After that I started to realise that part of the problem with my job hunting was I was going with the “I’ll take any legal job (except stripping…not for me).” While I was applying for all sort of work (some that I’d done before and some that I hadn’t) and telling myself “this will be fine” in my heart I was often not interested in these job at all. It was a fine line to draw because I couldn’t be too picky. I needed a job and to start making money to pay my bills. Likewise I needed to work somewhere that I would like and where my contributions would be valued.
A couple of weeks after I’d recovered from my flu I got hired to work a short holiday contract at a department store. While it was just for the month of December, it was nice to have a job. The company was great, and I worked with some nice people, but the job was located on the other side of the city from me. This meant I had a two-hour commute (each way). It was okay for the few weeks I worked there, but I wouldn’t have been able to handle it for longer than that.
When that contract ended I took a few days off after Christmas and went to Bath. I decided to wait to apply for jobs until the new year. After a couple of weeks of looking for employment, I got hired for to waitress in a restaurant and pub. I work during the day, and while it’s a bit slow now (not high season for tourism), it’s given me time to learn what I need to.
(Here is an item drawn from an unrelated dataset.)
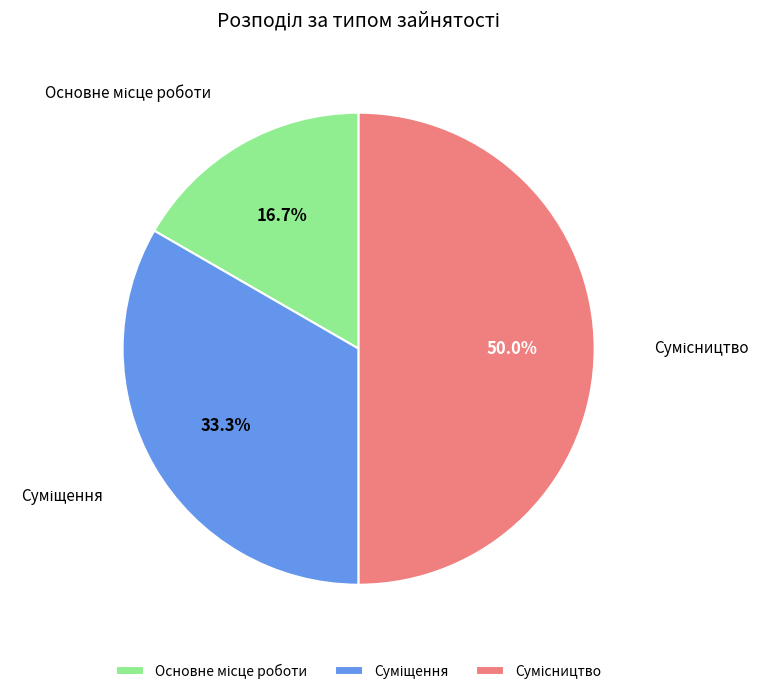

Combined, do Сумісництво and Основне місце роботи account for over 50%?

Yes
My coworkers are great, as is the company, and the commute is much shorter than my previous job. While I was only hired for part-time hours I’ve gotten extra hours cleaning the restaurant before my waitressing shifts. I average about 34 hours a week, which right now is perfect for me.
Finding a job in Dublin wasn’t as easy as I thought it would be. There were many times when I wondered if I would have to go home, but once I started applying for jobs that I really wanted to work at I started seeing better results. And I learned it’s always better to have extra emergency funds when on a holiday visa in case it takes a while to get a job. I’m quite happy where I have ended up. Now with a stable job and income (so I can pay my rent and bills) I’ll be able to save up money to take more trips around Ireland.